Running a food truck is way harder than it looks
Regulation and red tape are making it harder for food truck owners to profit.
With the warm weather, food trucks -- like daffodils -- are literally springing up all over. And not just the taco trucks of old.
A new generation of gourmet food trucks is bringing ethnic cuisines and exotic tastes to young urban dwellers, revitalizing neighborhoods and changing the way America eats. It's the fastest-growing category in the foodservice industry, according to an Intuit report, reaching a record $2.7 billion in forecasted revenue in 2017.
But it’s not as easy as it looks.
“We see these trucks selling fun food from all over the world and think, 'How hard could it be? It’s just two or three guys or gals in a truck,'" Carolyn Cawley, president of the U.S. Chamber of Commerce Foundation said. "But it's a lot harder than that. There are regulatory burdens and high costs for these entrepreneurs."
Cawley's organization released a new 12-month study called Food Truck Nation, which looks at the 20 cities across the country that have the highest concentration of food trucks, and ranks them according to how easy or hard it is to own a food truck in that city. The results were surprising.
“What we heard loud and clear from food truck owners in every city is they are encountering contradictory and often onerous regulations,” Cawley told ABC News. "The regulations that are impacting food trucks also end up hurting the consumer with less choices and higher costs."
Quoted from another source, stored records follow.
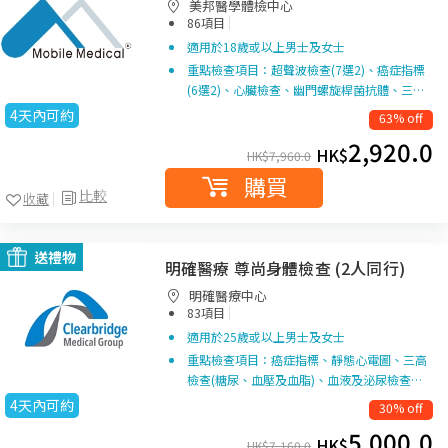
美邦醫學體檢中心
|
86項目
適用於18歲或以上男士及女士
重點檢查項目：超聲波檢查(7選2)、癌症指標
(6選2)、心臟檢查、幽門螺旋桿菌抗體、三…
4天內可約
63% off
2,920.0
HK$
HK$
7,960.0
購買
比較
收藏
送禮物
明確醫療 尊尚身體檢查 (2人同行)
明確醫療中心
|
83項目
適用於25歲或以上男士及女士
重點檢查項目：癌症指標、靜態心電圖、三高
檢查(糖尿、血壓及血脂)、血液及泌尿檢查…
4天內可約
30% off
5,000.0
HK$
HK$
7,160.0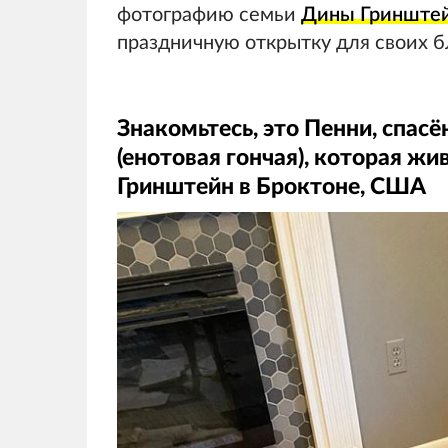
фотографию семьи
Дины Гринште
праздничную открытку для своих б
Знакомьтесь, это Пенни, спас
(енотовая гончая), которая жи
Гринштейн в Броктоне, США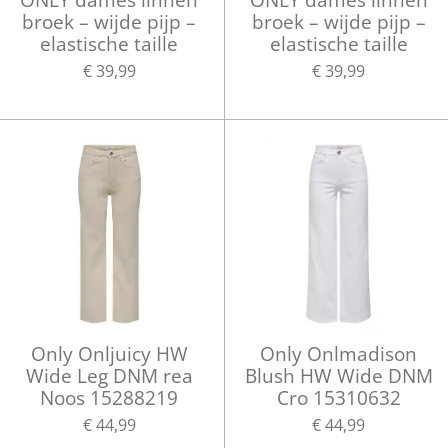
broek – wijde pijp –
broek – wijde pijp –
elastische taille
elastische taille
€ 39,99
€ 39,99
Only Onljuicy HW
Only Onlmadison
Wide Leg DNM rea
Blush HW Wide DNM
Noos 15288219
Cro 15310632
€ 44,99
€ 44,99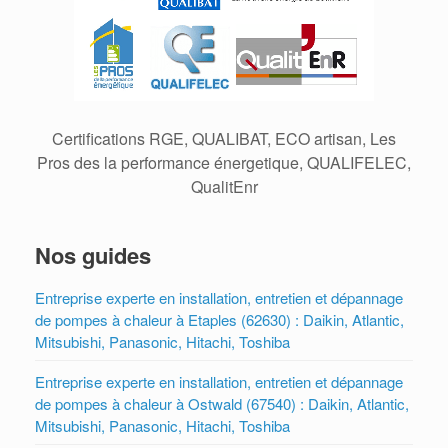
Certifications RGE, QUALIBAT, ECO artisan, Les
Pros des la performance énergetique, QUALIFELEC,
QualitEnr
Nos guides
Entreprise experte en installation, entretien et dépannage
de pompes à chaleur à Etaples (62630) : Daikin, Atlantic,
Mitsubishi, Panasonic, Hitachi, Toshiba
Entreprise experte en installation, entretien et dépannage
de pompes à chaleur à Ostwald (67540) : Daikin, Atlantic,
Mitsubishi, Panasonic, Hitachi, Toshiba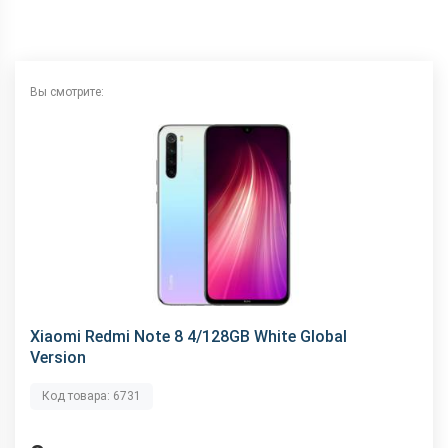
GPS
Есть
NFC
Нету
Wi-Fi
802.11 a/b/g/n/ас, 2.4+5 ГГц
Вы смотрите:
Аудиоразъем
3.5 мм
Интерфейсный разъем
Type-C
Xiaomi Redmi Note 8 4/128GB White Global
Version
Код товара: 6731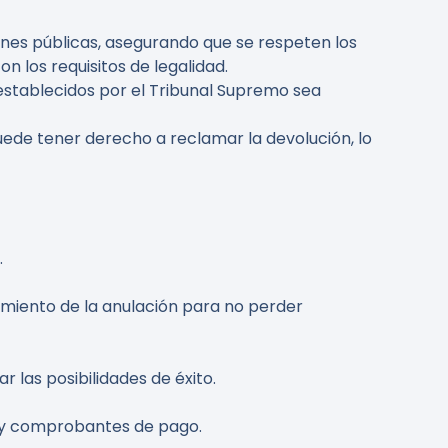
ones públicas, asegurando que se respeten los
n los requisitos de legalidad.
 establecidos por el Tribunal Supremo sea
uede tener derecho a reclamar la devolución, lo
.
miento de la anulación para no perder
 las posibilidades de éxito.
s y comprobantes de pago.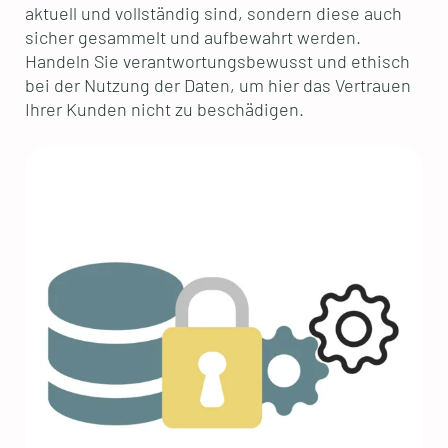
aktuell und vollständig sind, sondern diese auch
sicher gesammelt und aufbewahrt werden.
Handeln Sie verantwortungsbewusst und ethisch
bei der Nutzung der Daten, um hier das Vertrauen
Ihrer Kunden nicht zu beschädigen.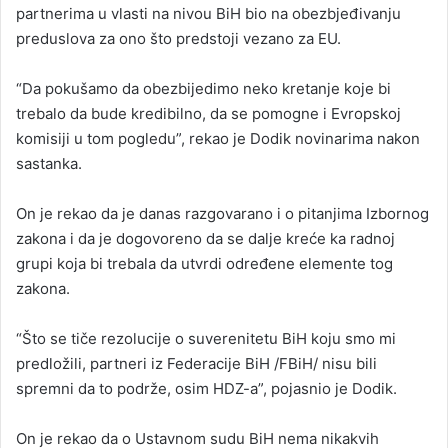
partnerima u vlasti na nivou BiH bio na obezbjeđivanju
preduslova za ono što predstoji vezano za EU.
“Da pokušamo da obezbijedimo neko kretanje koje bi
trebalo da bude kredibilno, da se pomogne i Evropskoj
komisiji u tom pogledu”, rekao je Dodik novinarima nakon
sastanka.
On je rekao da je danas razgovarano i o pitanjima Izbornog
zakona i da je dogovoreno da se dalje kreće ka radnoj
grupi koja bi trebala da utvrdi određene elemente tog
zakona.
“Što se tiče rezolucije o suverenitetu BiH koju smo mi
predložili, partneri iz Federacije BiH /FBiH/ nisu bili
spremni da to podrže, osim HDZ-a”, pojasnio je Dodik.
On je rekao da o Ustavnom sudu BiH nema nikakvih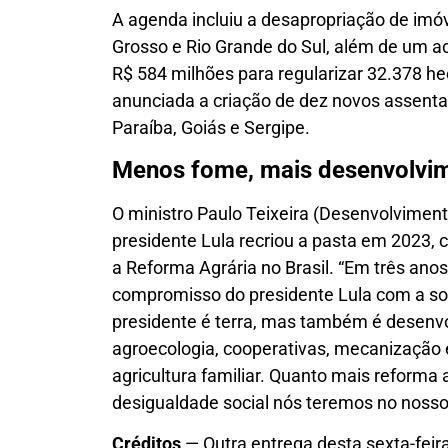
A agenda incluiu a desapropriação de imóv
Grosso e Rio Grande do Sul, além de um aco
R$ 584 milhões para regularizar 32.378 he
anunciada a criação de dez novos assent
Paraíba, Goiás e Sergipe.
Menos fome, mais desenvolvi
O ministro Paulo Teixeira (Desenvolviment
presidente Lula recriou a pasta em 2023, 
a Reforma Agrária no Brasil. “Em três anos
compromisso do presidente Lula com a sob
presidente é terra, mas também é desenv
agroecologia, cooperativas, mecanização
agricultura familiar. Quanto mais reform
desigualdade social nós teremos no nosso p
Créditos
— Outra entrega desta sexta-feir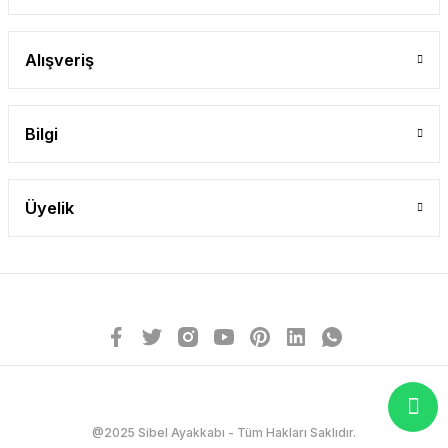
Alışveriş
Bilgi
Üyelik
@2025 Sibel Ayakkabı - Tüm Hakları Saklıdır.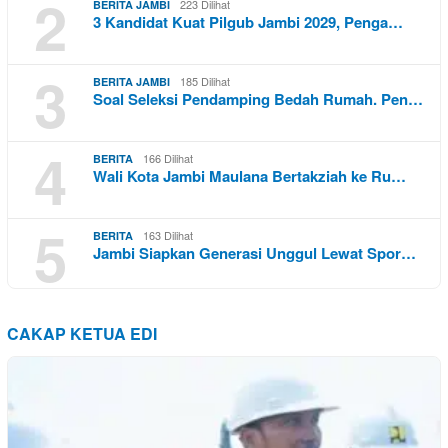
2
223 Dilihat
BERITA JAMBI
3 Kandidat Kuat Pilgub Jambi 2029, Penga…
3
185 Dilihat
BERITA JAMBI
Soal Seleksi Pendamping Bedah Rumah. Pen…
4
166 Dilihat
BERITA
Wali Kota Jambi Maulana Bertakziah ke Ru…
5
163 Dilihat
BERITA
Jambi Siapkan Generasi Unggul Lewat Spor…
CAKAP KETUA EDI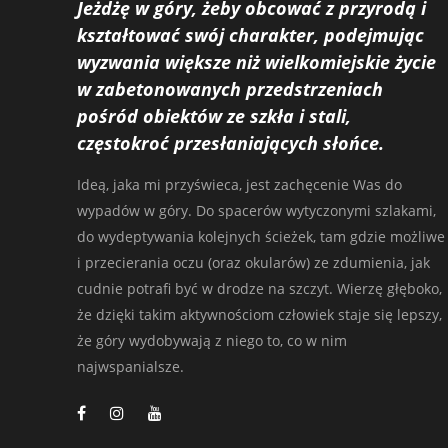
Jeżdżę w góry, żeby obcować z przyrodą i
kształtować swój charakter, podejmując
wyzwania większe niż wielkomiejskie życie
w zabetonowanych przedstrzeniach
pośród obiektów ze szkła i stali,
częstokroć przesłaniających słońce.
Ideą, jaka mi przyświeca, jest zachęcenie Was do
wypadów w góry. Do spacerów wytyczonymi szlakami,
do wydeptywania kolejnych ścieżek, tam gdzie możliwe
i przecierania oczu (oraz okularów) ze zdumienia, jak
cudnie potrafi być w drodze na szczyt. Wierzę głęboko,
że dzięki takim aktywnościom człowiek staje się lepszy,
że góry wydobywają z niego to, co w nim
najwspanialsze.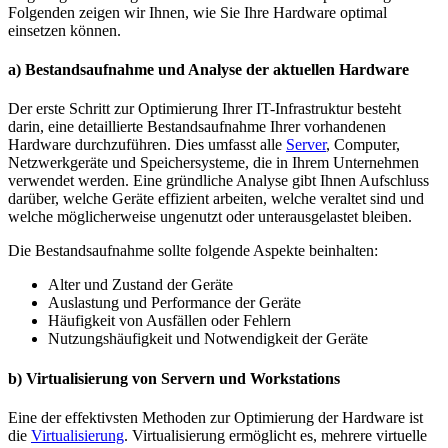
Folgenden zeigen wir Ihnen, wie Sie Ihre Hardware optimal
einsetzen können.
a) Bestandsaufnahme und Analyse der aktuellen Hardware
Der erste Schritt zur Optimierung Ihrer IT-Infrastruktur besteht
darin, eine detaillierte Bestandsaufnahme Ihrer vorhandenen
Hardware durchzuführen. Dies umfasst alle
Server
, Computer,
Netzwerkgeräte und Speichersysteme, die in Ihrem Unternehmen
verwendet werden. Eine gründliche Analyse gibt Ihnen Aufschluss
darüber, welche Geräte effizient arbeiten, welche veraltet sind und
welche möglicherweise ungenutzt oder unterausgelastet bleiben.
Die Bestandsaufnahme sollte folgende Aspekte beinhalten:
Alter und Zustand der Geräte
Auslastung und Performance der Geräte
Häufigkeit von Ausfällen oder Fehlern
Nutzungshäufigkeit und Notwendigkeit der Geräte
b) Virtualisierung von Servern und Workstations
Eine der effektivsten Methoden zur Optimierung der Hardware ist
die
Virtualisierung
. Virtualisierung ermöglicht es, mehrere virtuelle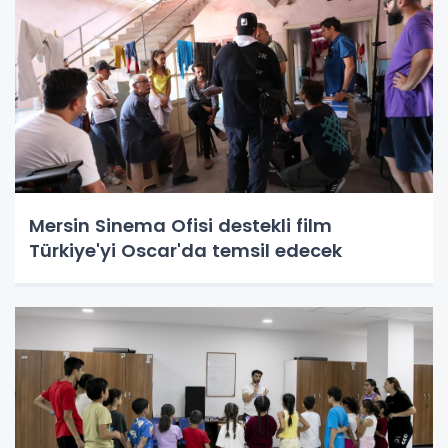
Mersin Sinema Ofisi destekli film
Türkiye'yi Oscar'da temsil edecek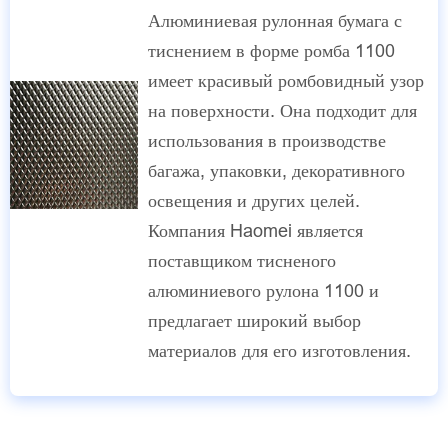
Алюминиевая рулонная бумага с
тиснением в форме ромба 1100
имеет красивый ромбовидный узор
на поверхности. Она подходит для
использования в производстве
багажа, упаковки, декоративного
освещения и других целей.
Компания Haomei является
поставщиком тисненого
алюминиевого рулона 1100 и
предлагает широкий выбор
материалов для его изготовления.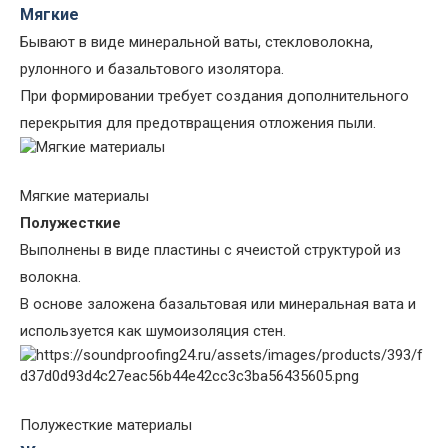
Мягкие
Бывают в виде минеральной ваты, стекловолокна,
рулонного и базальтового изолятора.
При формировании требует создания дополнительного
перекрытия для предотвращения отложения пыли.
Мягкие материалы
Полужесткие
Выполнены в виде пластины с ячеистой структурой из
волокна.
В основе заложена базальтовая или минеральная вата и
используется как шумоизоляция стен.
Полужесткие материалы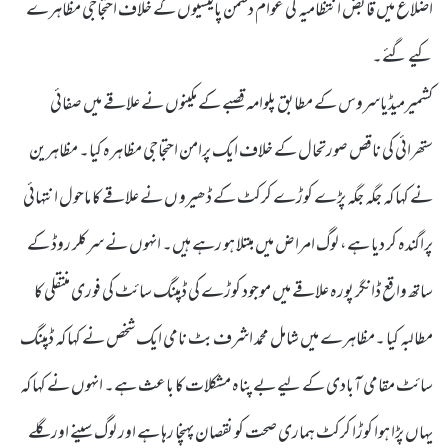
اضلاع میں قابض انتظامیہ کی عوام دشمن پالیسیوں کے خلاف احتجاجی مظاہرے
کیے گئے۔
کشمیرمیڈیاسروس کے مطابق پلوامہ قصبے کے مکینوں نے علاقے میں صفائی
ستھرائی کی ناقص صورتحال کے خلاف ایک پرامن احتجاجی مظاہرہ کیا۔ مظاہرین
نے کہا کہ جگہ جگہ پڑے کوڑے کرکٹ کے ڈھیرو ں نے علاقے کا ماحول انتہائی
پراگندہ کر دیا ہے، لوگ امراض میں مبتلا ہو رہے ہیں۔ انہوں نے سرکلر روڈ کے
ساتھ واقع ڈانگر پورہ علاقے میں موجود کوڑے کی ڈمپنگ سائٹ کی فوری منتقلی کا
مطالبہ کیا ۔مظاہرے میں شامل محمد اشرف بٹ نامی ایک شخص نے کہا کہ ڈمپنگ
سائٹ مقامی آبادی کے لیے بے پناہ مشکلات کا باعث ہے۔ انہوں نے کہا کہ
یہاں پڑا ہوا کوڑا کرکٹ ہماری صحت کو نقصان پہنچا رہا ہے اور لوگ سینے اور گلے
5 most difficult cities to own a food truck
According to the study, the five most difficult cities to own a food truck are Boston; Washington, D.C.; San Francisco; Minneapolis and Seattle.
The five friendliest cities are Portland, Oregon, Denver, Orlando, Philadelphia and Indianapolis.
“We found in Washington, D.C., that food truck owners need to make 23 separate trips to local agencies to get a permit,” Cawley said. “In Denver, it’s just an eight-step process, and in parts of Los Angeles, such as West Hollywood, food trucks are required to move to a different street every hour.”
In New York City, which ranked ninth in the study, Eden Gebre-Egziabher owns Makina Café, the first Ethiopian-Eritrean food truck in New York City. Gebre-Egziabher, who has an MBA in marketing, cooks up distinctive, exotic meals based on recipes passed down over generations -- from specialty chicken to beef sambusas to vegetarian dishes marinated in homemade spices -- but says regulations impede her day-to-day workflow.
"New York City rules and regulations are definitely not in favor of food trucks,” Gebre-Egziabher told ABC News. “By law you are not allowed to vend where there’s metered parking. Automatically that eliminates most of the streets in NYC. Whenever food trucks park on the street we get a ticket -- every day we get a ticket. They are anywhere from $65 and then it goes up. My record was four tickets in one day.”
15 year wait-list for a license
Another hurdle: obtaining a license.
“They have a 15-year waiting list to get a permit in New York City,” Gebre-Egziabher said. “The people who have licenses in the past lease them out to others who are coming in. It's such a big commodity right now that these permits going from $25,000 to $30,000 -- not to own but just to lease. The city could give them out for about $250 each, but they haven’t done that and they haven’t said why."
It's a very different story in Philadelphia, which ranked fourth friendliest city in the study. Here, Robin Adema, who runs the popular Foolish Waffles food truck, said licenses are affordable, ranging from $150 to $350. It's finding a place to park that’s hard.
“The biggest issue is where we are allowed to vend,” she told ABC News. “It’s pretty limited in the city center and most of the financial district. Also in areas like University City where there are lots of students and there’s a waiting list to get into those spots."
Fried chicken waffles and 'wagels'
Adema, who left her corporate job as a legal administrator four years ago to follow her passion, has built a loyal following with sweet and savory traditional Brussels and Liege waffles. She creates dishes like “wagels," similar to a bagel but with waffle dough, the pork belly banh-mi sandwich, the fried chicken waffle with bourbon pickled jalapenos, and the so-called ”sweet and salty” sugar waffle topped with black pepper bacon toffee, housemade salted caramel, whipped cream and smoked sea salt.
Another challenge: festivals and other events take 35 percent of their profit off the top.
“If we go to a venue and they charge us, they end up taking a third of our profit. That’s a lot when we don’t make that much money,” Robin told ABC News. “When a venue is taking 35 percent of our profit, we have to inflate our costs, which makes the customers mad, so we don’t make the money we used to make at those places, which limits the number of areas we can go to. It’s a vicious cycle.”
“We are seeing a real slow-down in growth,” Cawley told ABC News. “Some of the owners said they might hang it up. It’s too hard. ... It would be a real shame if regulation and red tape ended up stalling this revolution in American cuisine.”